§ **Problem to work on**
Only one stretch of the data below should be repeated: the lines from the line containing "outside the image." through the line containing "0: (550, 308, 0.26)", inclusive, exactly as they are.

· · · · ·

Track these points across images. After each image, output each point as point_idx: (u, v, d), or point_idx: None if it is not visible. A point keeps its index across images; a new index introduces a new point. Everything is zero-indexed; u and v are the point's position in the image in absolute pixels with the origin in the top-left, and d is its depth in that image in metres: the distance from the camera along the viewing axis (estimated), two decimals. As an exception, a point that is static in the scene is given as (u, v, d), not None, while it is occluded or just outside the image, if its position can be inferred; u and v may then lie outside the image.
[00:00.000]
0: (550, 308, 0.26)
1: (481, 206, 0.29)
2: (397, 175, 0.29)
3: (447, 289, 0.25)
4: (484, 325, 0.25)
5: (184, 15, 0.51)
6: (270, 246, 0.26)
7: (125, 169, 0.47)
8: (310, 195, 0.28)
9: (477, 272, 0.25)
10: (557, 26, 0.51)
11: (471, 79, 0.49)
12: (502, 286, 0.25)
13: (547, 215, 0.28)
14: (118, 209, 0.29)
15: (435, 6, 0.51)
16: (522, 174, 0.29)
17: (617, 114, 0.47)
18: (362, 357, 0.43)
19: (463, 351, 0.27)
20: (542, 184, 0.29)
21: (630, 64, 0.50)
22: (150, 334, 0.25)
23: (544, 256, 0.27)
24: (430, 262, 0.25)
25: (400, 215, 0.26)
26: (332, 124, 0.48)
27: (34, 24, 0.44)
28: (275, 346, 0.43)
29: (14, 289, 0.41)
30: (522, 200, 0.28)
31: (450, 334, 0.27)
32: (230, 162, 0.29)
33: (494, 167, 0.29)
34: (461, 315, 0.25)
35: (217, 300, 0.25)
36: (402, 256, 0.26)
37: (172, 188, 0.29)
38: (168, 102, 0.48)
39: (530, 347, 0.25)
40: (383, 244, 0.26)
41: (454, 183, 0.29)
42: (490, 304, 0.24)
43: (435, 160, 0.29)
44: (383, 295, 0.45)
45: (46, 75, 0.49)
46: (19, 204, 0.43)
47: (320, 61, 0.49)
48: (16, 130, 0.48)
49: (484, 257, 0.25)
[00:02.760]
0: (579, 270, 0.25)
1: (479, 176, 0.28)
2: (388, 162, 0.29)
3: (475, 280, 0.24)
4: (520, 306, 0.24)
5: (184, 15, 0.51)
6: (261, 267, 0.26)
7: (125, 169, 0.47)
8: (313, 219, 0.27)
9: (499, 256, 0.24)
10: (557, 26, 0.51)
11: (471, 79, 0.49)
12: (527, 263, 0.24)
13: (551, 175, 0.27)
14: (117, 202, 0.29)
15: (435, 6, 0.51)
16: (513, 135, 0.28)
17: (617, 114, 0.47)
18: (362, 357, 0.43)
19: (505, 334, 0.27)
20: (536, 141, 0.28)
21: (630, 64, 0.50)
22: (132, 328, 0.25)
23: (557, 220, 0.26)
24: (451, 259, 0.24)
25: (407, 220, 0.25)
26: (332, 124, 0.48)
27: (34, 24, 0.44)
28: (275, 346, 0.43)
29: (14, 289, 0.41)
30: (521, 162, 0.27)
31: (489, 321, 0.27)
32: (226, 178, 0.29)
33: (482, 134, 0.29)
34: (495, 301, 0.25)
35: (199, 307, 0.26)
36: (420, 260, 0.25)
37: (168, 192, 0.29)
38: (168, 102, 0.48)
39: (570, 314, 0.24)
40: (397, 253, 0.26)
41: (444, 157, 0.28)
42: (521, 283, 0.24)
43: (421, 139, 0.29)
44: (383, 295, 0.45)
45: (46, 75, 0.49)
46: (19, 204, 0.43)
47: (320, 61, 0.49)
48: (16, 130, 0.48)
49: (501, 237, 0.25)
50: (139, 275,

· · · · ·

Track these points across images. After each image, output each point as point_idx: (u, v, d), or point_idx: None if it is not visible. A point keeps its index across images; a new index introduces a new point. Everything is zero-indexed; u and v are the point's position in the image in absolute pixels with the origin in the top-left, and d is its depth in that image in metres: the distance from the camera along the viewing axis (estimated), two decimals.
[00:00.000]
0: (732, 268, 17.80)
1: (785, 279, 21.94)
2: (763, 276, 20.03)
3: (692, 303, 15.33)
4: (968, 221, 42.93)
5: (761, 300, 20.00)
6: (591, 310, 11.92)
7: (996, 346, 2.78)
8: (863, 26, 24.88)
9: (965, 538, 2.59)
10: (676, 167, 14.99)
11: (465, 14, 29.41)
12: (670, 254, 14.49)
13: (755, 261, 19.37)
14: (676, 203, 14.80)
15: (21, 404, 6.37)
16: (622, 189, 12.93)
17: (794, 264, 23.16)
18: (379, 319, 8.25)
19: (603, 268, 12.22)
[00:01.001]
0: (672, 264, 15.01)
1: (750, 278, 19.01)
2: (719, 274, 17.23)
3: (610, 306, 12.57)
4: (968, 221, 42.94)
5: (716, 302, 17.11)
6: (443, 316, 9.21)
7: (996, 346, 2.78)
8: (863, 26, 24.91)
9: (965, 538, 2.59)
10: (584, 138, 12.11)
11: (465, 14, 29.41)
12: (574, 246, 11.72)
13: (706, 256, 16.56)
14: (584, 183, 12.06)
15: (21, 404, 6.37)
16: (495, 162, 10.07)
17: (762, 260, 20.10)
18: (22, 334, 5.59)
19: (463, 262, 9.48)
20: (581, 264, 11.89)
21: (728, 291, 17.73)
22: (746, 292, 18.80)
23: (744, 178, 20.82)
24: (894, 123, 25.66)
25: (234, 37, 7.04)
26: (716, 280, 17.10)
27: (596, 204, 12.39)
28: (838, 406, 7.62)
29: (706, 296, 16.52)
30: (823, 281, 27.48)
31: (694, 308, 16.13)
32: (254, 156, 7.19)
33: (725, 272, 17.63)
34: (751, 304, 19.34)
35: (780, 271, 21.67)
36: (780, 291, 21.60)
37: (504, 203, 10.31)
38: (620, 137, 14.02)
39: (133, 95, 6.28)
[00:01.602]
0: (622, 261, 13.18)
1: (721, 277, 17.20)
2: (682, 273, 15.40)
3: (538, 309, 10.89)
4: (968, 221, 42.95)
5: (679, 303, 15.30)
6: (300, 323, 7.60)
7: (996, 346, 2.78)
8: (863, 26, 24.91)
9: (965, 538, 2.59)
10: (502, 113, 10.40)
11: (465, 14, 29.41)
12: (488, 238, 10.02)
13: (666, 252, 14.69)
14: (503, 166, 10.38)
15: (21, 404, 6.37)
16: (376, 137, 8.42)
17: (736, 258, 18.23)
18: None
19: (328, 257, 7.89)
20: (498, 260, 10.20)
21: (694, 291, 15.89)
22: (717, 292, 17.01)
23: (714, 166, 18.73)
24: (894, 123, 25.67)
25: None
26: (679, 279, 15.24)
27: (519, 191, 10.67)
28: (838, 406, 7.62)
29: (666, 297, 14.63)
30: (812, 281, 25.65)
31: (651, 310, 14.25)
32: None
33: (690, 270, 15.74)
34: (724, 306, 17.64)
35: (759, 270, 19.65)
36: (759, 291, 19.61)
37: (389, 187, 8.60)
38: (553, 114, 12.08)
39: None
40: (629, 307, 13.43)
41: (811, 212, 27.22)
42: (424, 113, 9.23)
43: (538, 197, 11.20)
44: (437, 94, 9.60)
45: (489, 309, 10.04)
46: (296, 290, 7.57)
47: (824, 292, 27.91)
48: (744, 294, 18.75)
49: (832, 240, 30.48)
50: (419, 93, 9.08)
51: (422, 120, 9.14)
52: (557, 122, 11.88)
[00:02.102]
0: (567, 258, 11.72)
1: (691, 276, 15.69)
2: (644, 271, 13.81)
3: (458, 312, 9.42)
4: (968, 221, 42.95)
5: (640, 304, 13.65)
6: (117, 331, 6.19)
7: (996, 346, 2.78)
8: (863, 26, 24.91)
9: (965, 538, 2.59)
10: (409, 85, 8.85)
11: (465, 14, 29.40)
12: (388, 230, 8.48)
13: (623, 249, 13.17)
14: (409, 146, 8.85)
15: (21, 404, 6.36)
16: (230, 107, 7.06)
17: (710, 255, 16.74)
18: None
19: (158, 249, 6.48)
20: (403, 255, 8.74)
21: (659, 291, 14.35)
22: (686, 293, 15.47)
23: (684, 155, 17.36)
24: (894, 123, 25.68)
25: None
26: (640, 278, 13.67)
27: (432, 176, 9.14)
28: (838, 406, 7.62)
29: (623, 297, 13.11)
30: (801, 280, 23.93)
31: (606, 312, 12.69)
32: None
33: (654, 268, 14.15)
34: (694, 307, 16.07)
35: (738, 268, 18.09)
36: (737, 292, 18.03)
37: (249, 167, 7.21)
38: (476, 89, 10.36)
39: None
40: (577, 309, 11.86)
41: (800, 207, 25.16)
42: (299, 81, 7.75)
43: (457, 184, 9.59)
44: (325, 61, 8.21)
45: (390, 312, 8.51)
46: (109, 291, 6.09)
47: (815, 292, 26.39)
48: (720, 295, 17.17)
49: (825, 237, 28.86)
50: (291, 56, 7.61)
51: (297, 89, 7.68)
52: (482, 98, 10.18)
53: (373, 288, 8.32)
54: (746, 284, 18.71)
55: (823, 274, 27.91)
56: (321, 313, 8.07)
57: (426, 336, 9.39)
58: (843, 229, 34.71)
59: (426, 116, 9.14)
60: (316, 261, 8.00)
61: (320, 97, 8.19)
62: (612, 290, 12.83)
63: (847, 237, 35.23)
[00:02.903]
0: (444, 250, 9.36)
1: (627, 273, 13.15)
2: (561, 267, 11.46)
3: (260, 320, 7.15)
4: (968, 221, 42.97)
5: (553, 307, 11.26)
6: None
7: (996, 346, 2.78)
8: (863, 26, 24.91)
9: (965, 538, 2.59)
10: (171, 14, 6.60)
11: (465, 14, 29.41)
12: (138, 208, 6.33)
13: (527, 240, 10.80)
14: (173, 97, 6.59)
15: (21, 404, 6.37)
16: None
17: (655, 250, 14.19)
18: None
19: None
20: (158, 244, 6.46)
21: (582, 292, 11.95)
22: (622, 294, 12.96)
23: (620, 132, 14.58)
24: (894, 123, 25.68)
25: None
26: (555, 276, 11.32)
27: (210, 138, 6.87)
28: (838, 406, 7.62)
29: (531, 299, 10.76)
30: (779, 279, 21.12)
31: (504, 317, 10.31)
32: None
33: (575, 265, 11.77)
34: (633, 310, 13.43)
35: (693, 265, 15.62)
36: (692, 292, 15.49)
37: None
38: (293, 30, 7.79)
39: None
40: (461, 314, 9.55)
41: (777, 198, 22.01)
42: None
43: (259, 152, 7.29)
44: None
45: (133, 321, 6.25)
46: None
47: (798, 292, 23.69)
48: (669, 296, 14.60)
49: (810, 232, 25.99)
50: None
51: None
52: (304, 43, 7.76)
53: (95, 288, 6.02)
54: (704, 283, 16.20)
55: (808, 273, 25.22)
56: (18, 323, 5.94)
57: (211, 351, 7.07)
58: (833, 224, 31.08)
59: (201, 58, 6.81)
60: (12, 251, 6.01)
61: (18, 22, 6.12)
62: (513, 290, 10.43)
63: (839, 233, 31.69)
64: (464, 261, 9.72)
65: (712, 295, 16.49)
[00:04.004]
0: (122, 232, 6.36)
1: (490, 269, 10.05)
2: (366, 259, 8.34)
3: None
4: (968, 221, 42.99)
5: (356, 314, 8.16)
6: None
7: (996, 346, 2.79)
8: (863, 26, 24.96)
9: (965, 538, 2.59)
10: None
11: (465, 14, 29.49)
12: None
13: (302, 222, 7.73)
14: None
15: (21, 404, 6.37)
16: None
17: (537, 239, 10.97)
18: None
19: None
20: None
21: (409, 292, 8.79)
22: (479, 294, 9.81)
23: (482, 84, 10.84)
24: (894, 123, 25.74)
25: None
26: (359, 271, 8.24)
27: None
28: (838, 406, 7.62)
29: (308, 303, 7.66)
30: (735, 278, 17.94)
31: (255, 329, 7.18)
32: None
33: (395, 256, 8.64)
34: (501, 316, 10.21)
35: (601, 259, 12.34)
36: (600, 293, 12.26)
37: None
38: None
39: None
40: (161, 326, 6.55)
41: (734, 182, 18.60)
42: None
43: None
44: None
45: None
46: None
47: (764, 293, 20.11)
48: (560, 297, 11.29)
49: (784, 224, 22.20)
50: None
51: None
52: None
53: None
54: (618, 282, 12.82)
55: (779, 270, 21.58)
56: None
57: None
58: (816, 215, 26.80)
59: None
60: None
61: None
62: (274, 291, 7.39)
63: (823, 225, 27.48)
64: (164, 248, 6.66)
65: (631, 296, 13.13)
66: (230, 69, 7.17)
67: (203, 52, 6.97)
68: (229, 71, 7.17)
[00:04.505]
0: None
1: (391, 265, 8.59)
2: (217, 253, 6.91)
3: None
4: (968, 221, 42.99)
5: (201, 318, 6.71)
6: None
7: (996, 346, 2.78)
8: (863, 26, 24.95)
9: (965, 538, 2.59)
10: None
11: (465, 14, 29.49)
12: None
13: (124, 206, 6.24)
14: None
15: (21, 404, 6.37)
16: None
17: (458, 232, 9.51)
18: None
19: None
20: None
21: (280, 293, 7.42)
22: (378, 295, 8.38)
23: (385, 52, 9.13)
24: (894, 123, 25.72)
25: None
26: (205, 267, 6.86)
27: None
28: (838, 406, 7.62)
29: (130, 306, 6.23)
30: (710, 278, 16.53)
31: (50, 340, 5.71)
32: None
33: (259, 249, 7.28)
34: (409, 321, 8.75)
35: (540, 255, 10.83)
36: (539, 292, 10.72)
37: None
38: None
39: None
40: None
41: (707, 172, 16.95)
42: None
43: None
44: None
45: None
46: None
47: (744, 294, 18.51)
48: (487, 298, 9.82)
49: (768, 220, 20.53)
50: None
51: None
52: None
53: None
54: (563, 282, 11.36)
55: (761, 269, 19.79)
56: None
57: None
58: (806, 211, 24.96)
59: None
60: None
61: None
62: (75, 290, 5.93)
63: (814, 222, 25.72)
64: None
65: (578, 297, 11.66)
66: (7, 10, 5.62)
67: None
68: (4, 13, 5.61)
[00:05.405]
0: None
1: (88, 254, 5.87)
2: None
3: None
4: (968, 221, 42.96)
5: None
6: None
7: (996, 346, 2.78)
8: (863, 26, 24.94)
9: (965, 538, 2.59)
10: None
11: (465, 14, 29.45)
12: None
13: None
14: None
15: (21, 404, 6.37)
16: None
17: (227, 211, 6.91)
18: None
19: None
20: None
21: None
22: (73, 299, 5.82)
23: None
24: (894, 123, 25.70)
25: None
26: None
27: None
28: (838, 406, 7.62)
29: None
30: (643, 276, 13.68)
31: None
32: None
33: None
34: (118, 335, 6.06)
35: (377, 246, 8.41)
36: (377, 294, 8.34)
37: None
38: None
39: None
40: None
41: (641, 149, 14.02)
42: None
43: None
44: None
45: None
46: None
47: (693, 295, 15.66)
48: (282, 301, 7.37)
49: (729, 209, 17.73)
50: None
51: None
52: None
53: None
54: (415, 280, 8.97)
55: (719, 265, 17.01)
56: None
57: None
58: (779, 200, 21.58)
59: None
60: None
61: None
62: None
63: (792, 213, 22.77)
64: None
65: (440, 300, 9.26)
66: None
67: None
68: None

· · · · ·

§ **Task solution**
Track these points across images. After each image, output each point as point_idx: (u, v, d), or point_idx: None if it is not visible. A point keeps its index across images; a new index introduces a new point. Everything is zero-indexed; u and v are the point's position in the image in absolute pixels with the origin in the top-left, and d is its depth in that image in metres: the distance from the camera along the viewing axis (estimated), two decimals. As an exception, a point that is static in the scene is given as (u, v, d), not None, while it is occluded or just outside the image, if its position can be inferred; u and v may then lie outside the image.
[00:00.000]
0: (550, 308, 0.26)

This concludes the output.